We have updated the Diagnostic Suggestions section at the end of each chapter by deleting all references to DSM-IV and ICD-9. Since the date for mandatory use of DSM-5 (ICD-10-CM) codes and labels for billing purposes was October 2014, we have removed the transitional content of DSM-IV.

At the end of each chapter's list of objectives and interventions there is a reference to administration of a client satisfaction survey. Appendix D contains resource material for examples of various types of satisfaction assessment instruments.

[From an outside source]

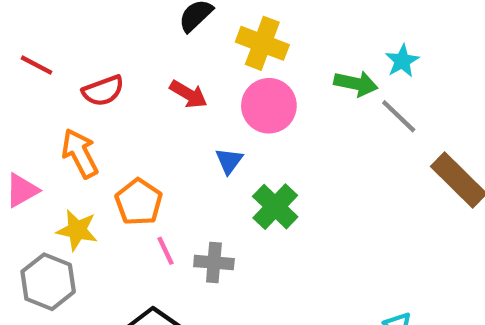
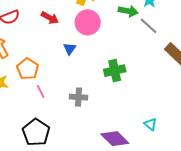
green cross: (275, 207) -> (115, 71), moved, turned 35
gray cross: (214, 263) -> (79, 97), moved

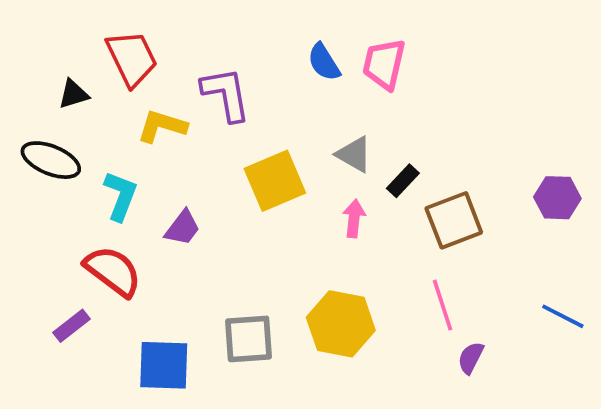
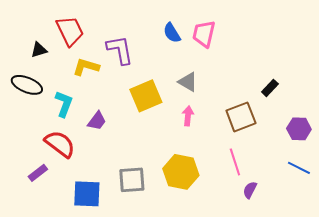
black rectangle: (403, 181) -> (270, 88), moved
purple hexagon: (557, 198) -> (299, 129), moved

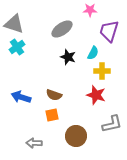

Lastly, some clinicians have asked that the objective statements in this Planner be written such that the client's attainment of the objective can be measured. We have written our objectives in behavioral terms and many are measurable as written. For example, this objective from the “Anxiety” chapter is one that is measurable as written because it either can be done or it cannot: “Verbalize an understanding of the cognitive, physiological, and behavioral components of anxiety and its treatment.” But at times the statements are too broad to be considered measurable. Consider, for example, this objective from the “Anxiety” chapter: “Identify, challenge, and replace biased, fearful self-talk with positive, realistic, and empowering self-talk.” To make it quantifiable a clinician might modify it to read, “Give two examples of identifying, challenging, and replacing biased, fearful self-talk with positive, realistic, and empowering self-talk.” Clearly, the use of two examples is arbitrary, but it does allow for a quantifiable measurement of the attainment of the objective. Or consider this example reflecting a behavioral activation objective: “Identify and engage in pleasant activities on a daily basis.” To make it more measurable the clinician might simply add a desired target number of pleasant activities, thus: “Identify and report engagement in two pleasant activities on a daily basis.” The exact target number that the client is to attain is subjective and should be selected by the individual clinician in consultation with the client. Once the exact target number is determined, then our content can be very easily modified to fit the specific treatment situation. For more information on psychotherapy treatment plan writing, see Jongsma (2005).

We hope you find these improvements to this sixth edition of the Planner useful to your treatment planning needs.